A flagship housing redevelopment scheme heralded by Kettering Council cost almost £500,000 more than orginally expected.
Problems with the original design for the refurbishment of 1920s flat block Montrose House caused costs to spiral by almost a quarter.
The block of 18 flats in Hampden Crescent was opened with a fanfare by mayor James Burton at the end of August.
But now council papers show that an underestimation of the project saw costs soar by £478,000 from the original budget of £1.9m to £2.3m.
The report, which will go before the council’s executive committee on Wednesday (Nov 14) says: “A number of items in the original specification for the project, which was produced by a consultant architect, had been omitted in error and some other items had been incorrectly designed. As a result , the appointment of the consultant was terminated, additional surveys were undertaken and the specification revised at additional cost.”

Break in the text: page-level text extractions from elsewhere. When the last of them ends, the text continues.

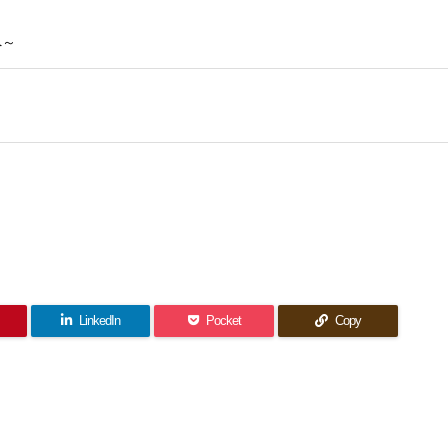
へ～
LinkedIn
Pocket
Copy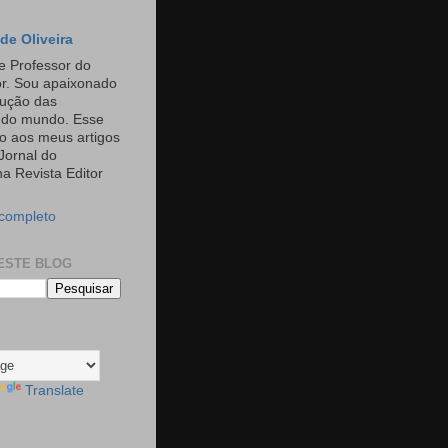
de Oliveira
e Professor do
or. Sou apaixonado
rução das
s do mundo. Esse
o aos meus artigos
Jornal do
a Revista Editor
 completo
ESTE BLOG
Translate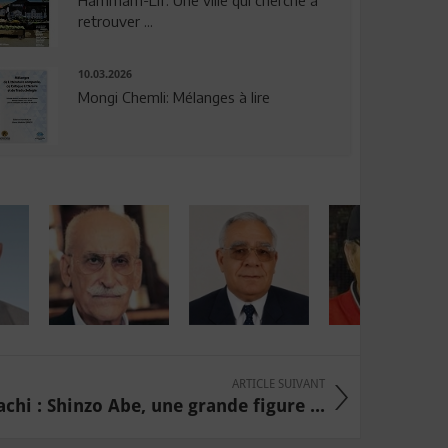
Hammam-Lif: Une ville qui cherche à
retrouver ...
10.03.2026
Mongi Chemli: Mélanges à lire
ARTICLE SUIVANT
chi : Shinzo Abe, une grande figure ...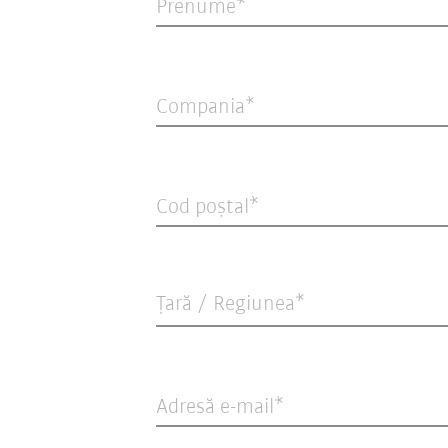
Prenume
Compania
Cod poștal
Țară / Regiunea*
Adresă e-mail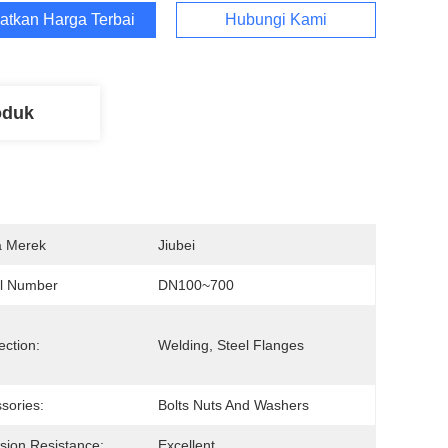
atkan Harga Terbaik
Hubungi Kami
oduk
 Merek
Jiubei
l Number
DN100~700
ction:
Welding, Steel Flanges
sories:
Bolts Nuts And Washers
sion Resistance:
Excellent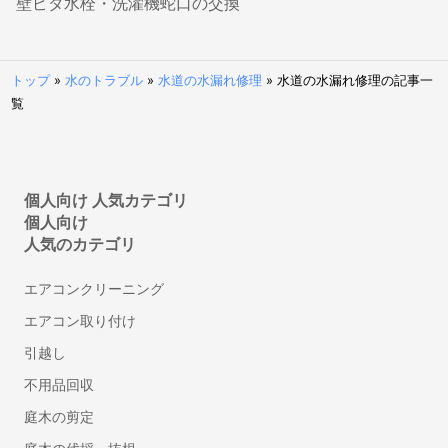
壁ピタ水栓・洗濯機蛇口の交換
弁理士
特許事務所・特許出願に強い弁理士
トップ
»
水のトラブル
»
水道の水漏れ修理
»
水道の水漏れ修理の記事一
意匠登録に強い事務所・弁理士
覧
商標登録・出願に強い事務所・弁理士
カメラマン
結婚式の写真撮影
個人向け 人気カテゴリ
フォトウエディング・前撮りの出張撮影
個人向け
人気のカテゴリ
家族写真・記念写真の出張撮影
遺影・生前撮影
エアコンクリーニング
成人式写真の前撮り・出張撮影
エアコン取り付け
ニューボーンフォトの出張撮影
引越し
マタニティフォトの出張撮影
七五三写真の出張撮影
不用品回収
婚活写真・お見合い写真撮影
庭木の剪定
お宮参り写真の出張撮影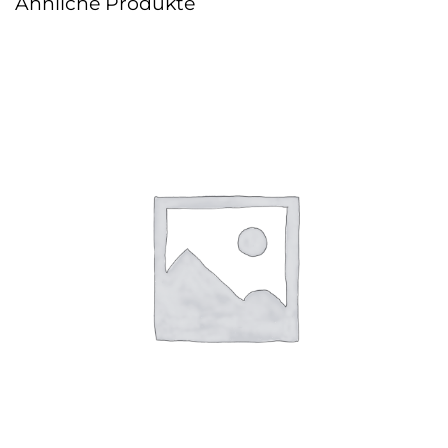
Ähnliche Produkte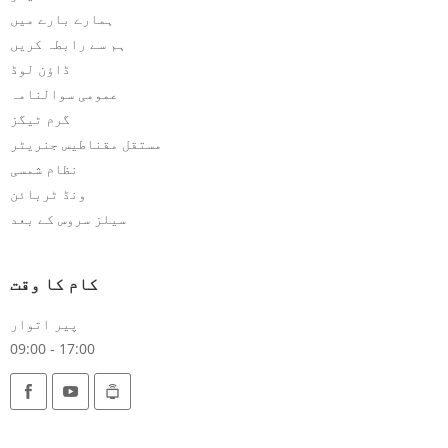
ہمارے بارے میں
ہم سے رابطہ کریں
ڈاؤن لوڈ
عمومی سوالنامہ
گرم ٹیگز
مستقل مقناطیس جنریٹر
نظام شمسی
ونڈ ٹربائن
سیلز سروس کے بعد
کام کا وقت
پیر اتوار
09:00 - 17:00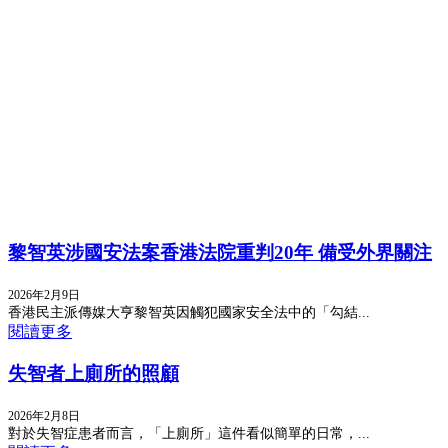
黎智英涉國安法案香港法院重判20年 備受外界關注
2026年2月9日
香港民主派傳媒大亨黎智英因觸犯國家安全法中的「勾結...
閱讀更多
失智者上廁所的照顧
2026年2月8日
對於失智症患者而言，「上廁所」這件看似簡單的日常，...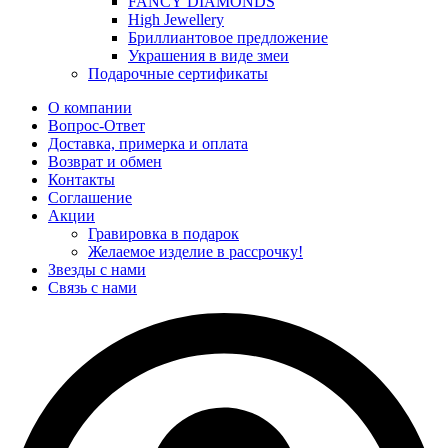
FANCY DIAMONDS
High Jewellery
Бриллиантовое предложение
Украшения в виде змеи
Подарочные сертификаты
О компании
Вопрос-Ответ
Доставка, примерка и оплата
Возврат и обмен
Контакты
Соглашение
Акции
Гравировка в подарок
Желаемое изделие в рассрочку!
Звезды с нами
Связь с нами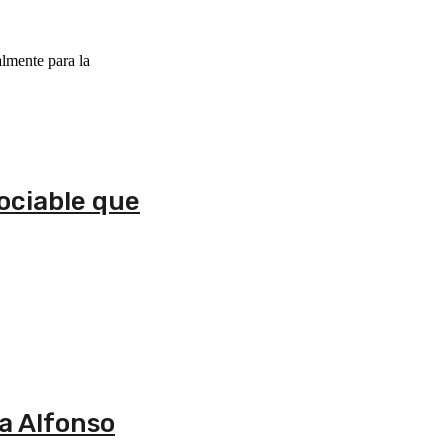
almente para la
sociable que
ma Alfonso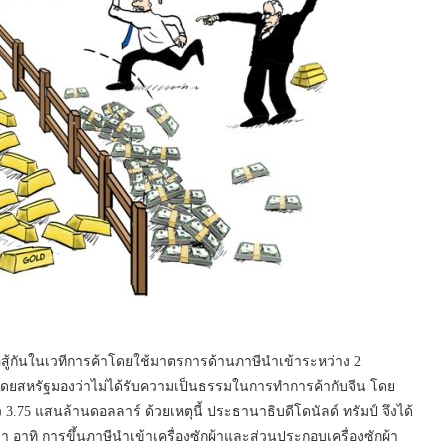
อสู้กันในเวทีการค้าโดยใช้มาตรการด้านภาษีนำเข้าระหว่าง 2
ดยสหรัฐมองว่าไม่ได้รับความเป็นธรรมในการทำการค้ากับจีน โดย
าว 3.75 แสนล้านดอลลาร์ ด้วยเหตุนี้ ประธานาธิบดีโดนัลด์ ทรัมป์ จึงได้
มา อาทิ การขึ้นภาษีนำเข้าเครื่องซักผ้าและส่วนประกอบเครื่องซักผ้า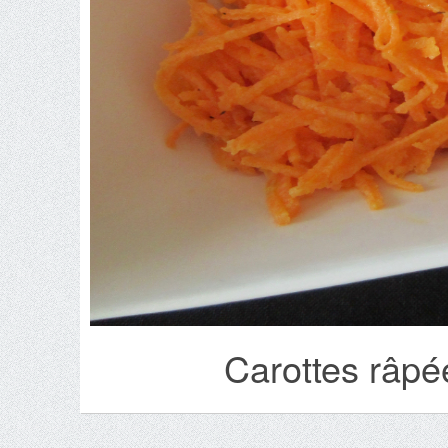
Carottes râpé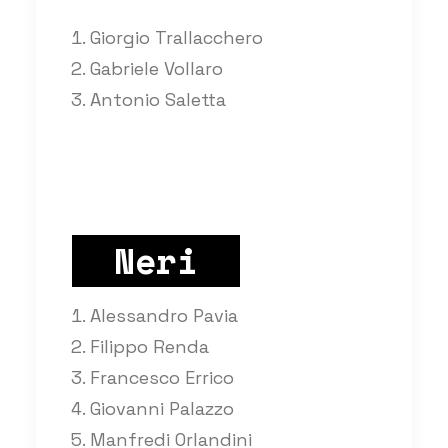
Giorgio Trallacchero
Gabriele Vollaro
Antonio Saletta
Neri
Alessandro Pavia
Filippo Renda
Francesco Errico
Giovanni Palazzo
Manfredi Orlandini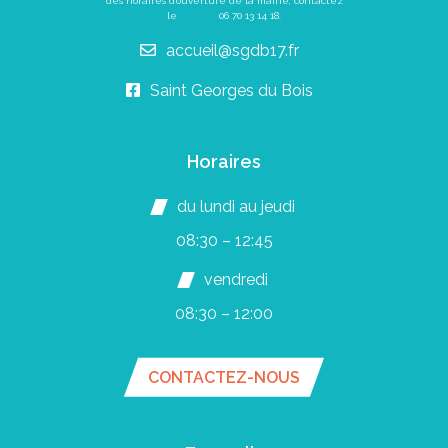
des horaires d’ouverture de la mairie, contactez
le
06 70 13 14 18
.
accueil@sgdb17.fr
Saint Georges du Bois
Horaires
du lundi au jeudi
08:30 – 12:45
vendredi
08:30 – 12:00
CONTACTEZ-NOUS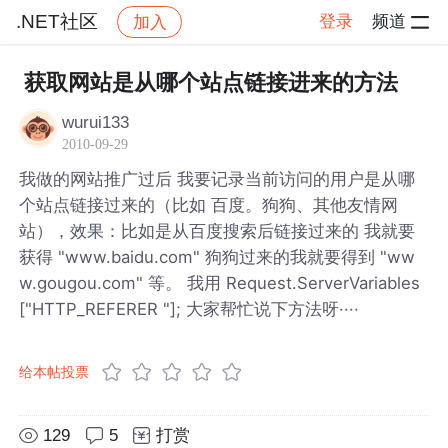
.NET社区
登录
频道
加入
帖子详情
社区
.NET社区
获取网站是从哪个站点链接进来的方法
wurui133
2010-09-29
我做的网站推广过后 我要记录当前访问的用户是从哪
个站点链接过来的（比如 百度。狗狗、其他友情网
站），效果：比如是从百度搜索后链接过来的 我就要
获得 "www.baidu.com" 狗狗过来的我就要得到 "ww
w.gougou.com" 等。 我用 Request.ServerVariables
["HTTP_REFERER "]; 大家帮忙说下方法呀····
给本帖投票
129
5
打赏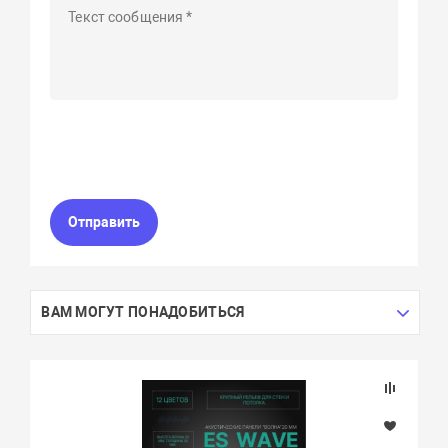
Отправить
ВАМ МОГУТ ПОНАДОБИТЬСЯ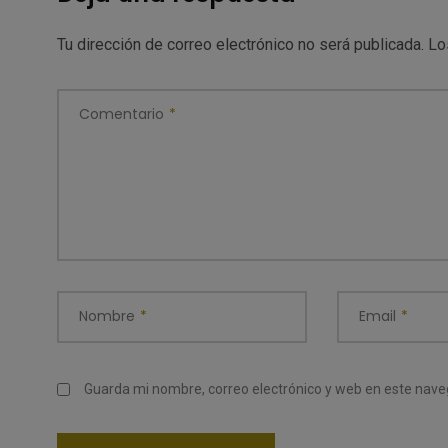
Tu dirección de correo electrónico no será publicada.
Lo
Comentario
*
Nombre
*
Email
*
Guarda mi nombre, correo electrónico y web en este nav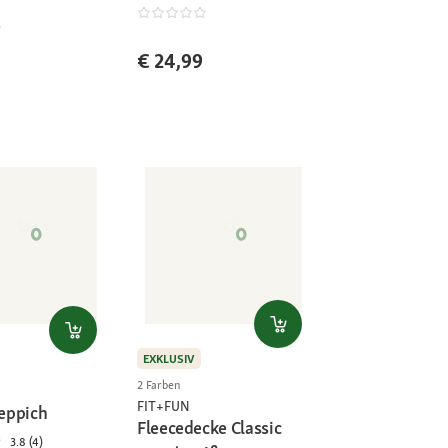
€ 24,99
EXKLUSIV
2 Farben
FIT+FUN
eppich
Fleecedecke Classic
3.8 (4)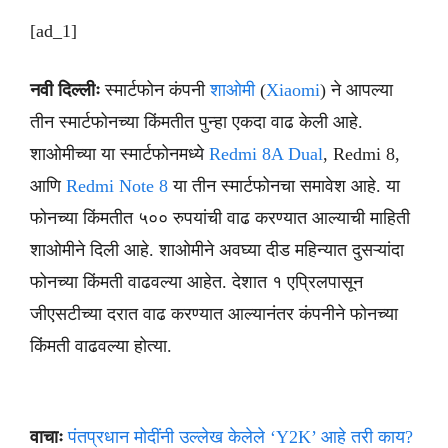
[ad_1]
नवी दिल्लीः
स्मार्टफोन कंपनी
शाओमी
(
Xiaomi
) ने आपल्या
तीन स्मार्टफोनच्या किंमतीत पुन्हा एकदा वाढ केली आहे.
शाओमीच्या या स्मार्टफोनमध्ये
Redmi 8A Dual
, Redmi 8,
आणि
Redmi Note 8
या तीन स्मार्टफोनचा समावेश आहे. या
फोनच्या किंमतीत ५०० रुपयांची वाढ करण्यात आल्याची माहिती
शाओमीने दिली आहे. शाओमीने अवघ्या दीड महिन्यात दुसऱ्यांदा
फोनच्या किंमती वाढवल्या आहेत. देशात १ एप्रिलपासून
जीएसटीच्या दरात वाढ करण्यात आल्यानंतर कंपनीने फोनच्या
किंमती वाढवल्या होत्या.
वाचाः
पंतप्रधान मोदींनी उल्लेख केलेले ‘Y2K’ आहे तरी काय?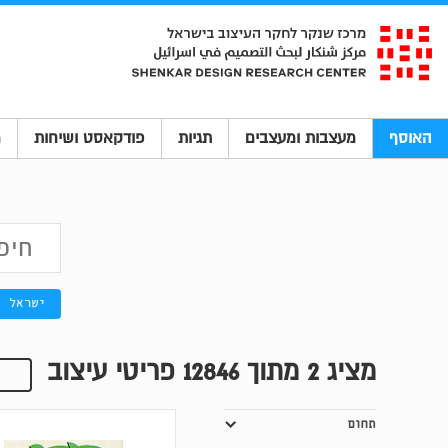
האוסף
מעצבות ומעצבים
תגיות
פודקאסט ושיחות
מ
ישראל
מציג
2
מתוך 12846 פריטי עיצוב
תחום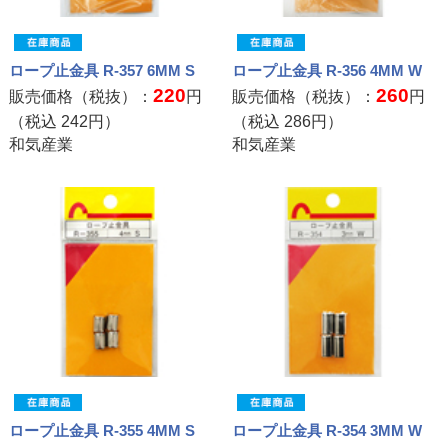
ロープ止金具 R-357 6MM S
ロープ止金具 R-356 4MM W
220
260
販売価格（税抜）：
円
販売価格（税抜）：
円
（税込
242
円）
（税込
286
円）
和気産業
和気産業
ロープ止金具 R-355 4MM S
ロープ止金具 R-354 3MM W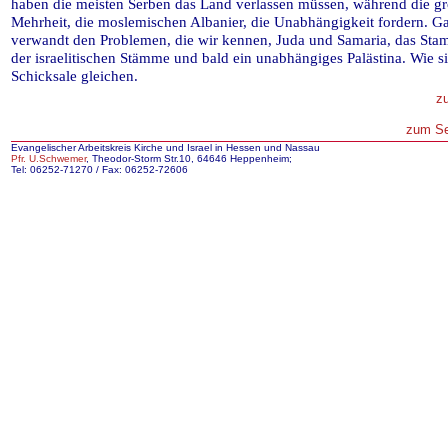
haben die meisten Serben das Land verlassen müssen, während die g
Mehrheit, die moslemischen Albanier, die Unabhängigkeit fordern. G
verwandt den Problemen, die wir kennen, Juda und Samaria, das St
der israelitischen Stämme und bald ein unabhängiges Palästina. Wie si
Schicksale gleichen.
zu
zum Se
Evangelischer Arbeitskreis Kirche und Israel in Hessen und Nassau
Pfr. U.Schwemer
, Theodor-Storm Str.10, 64646 Heppenheim;
Tel: 06252-71270 / Fax: 06252-72606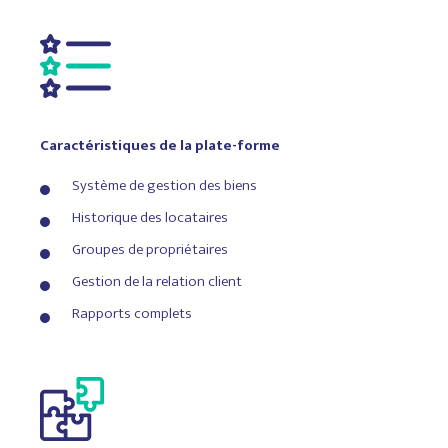
Résident
Propulsé par Building Stack
Caractéristiques de la plate-forme
Portail des locataires
Système de gestion des biens
Assurance des locataires
Historique des locataires
Groupes de propriétaires
Renouvellement des baux
Gestion de la relation client
Paiements automatiques en ligne
Rapports complets
Communication bidirectionnelle
avec les résidents
Tickets de maintenance
Gestion des dépenses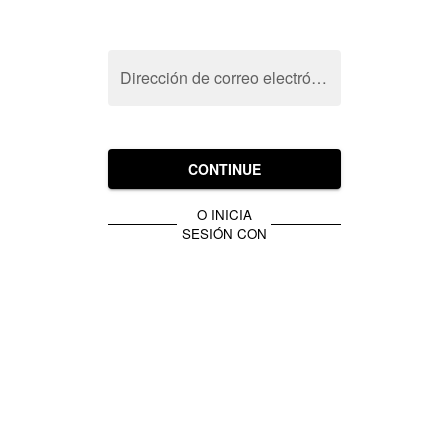
Dirección de correo electrónico
CONTINUE
O INICIA
SESIÓN CON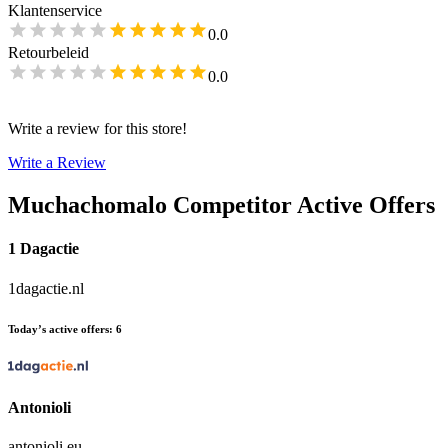
Klantenservice
0.0
Retourbeleid
0.0
Write a review for this store!
Write a Review
Muchachomalo
Competitor Active Offers
1 Dagactie
1dagactie.nl
Today’s active offers
:
6
Antonioli
antonioli.eu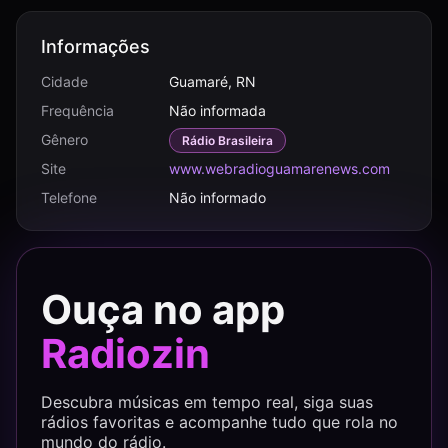
Informações
Cidade
Guamaré, RN
Frequência
Não informada
Gênero
Rádio Brasileira
Site
www.webradioguamarenews.com
Telefone
Não informado
Ouça no app
Radiozin
Descubra músicas em tempo real, siga suas
rádios favoritas e acompanhe tudo que rola no
mundo do rádio.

Construction works cost £289,000 more than originally anticipated, the district heating scheme cost £104,000 more, salaries went up by £24,000 and the architect fees rose from £10,000 to £71,000.
The scheme is part of the council’s Homes for the Future project which so far has refurbished 46 of the council’s 3,745 housing stock.
On Wednesday the council is expected to award another multi-million-pound contract for the redevelopment of Hamilton House, a flat block at the junction of Central Avenue and Windmill Avenue.
Four contractors have bid for the 18-flat scheme and after an assessment and rating exercise the council is proposing to award the contract to the company that has put in a tender price of £1.65m. This is the highest of all the bids.
The entire works are expected to cost £2.1m, which is £404,000 more than originally budgeted for by the authority.
Work is set to start in April and should be completed by March 2020.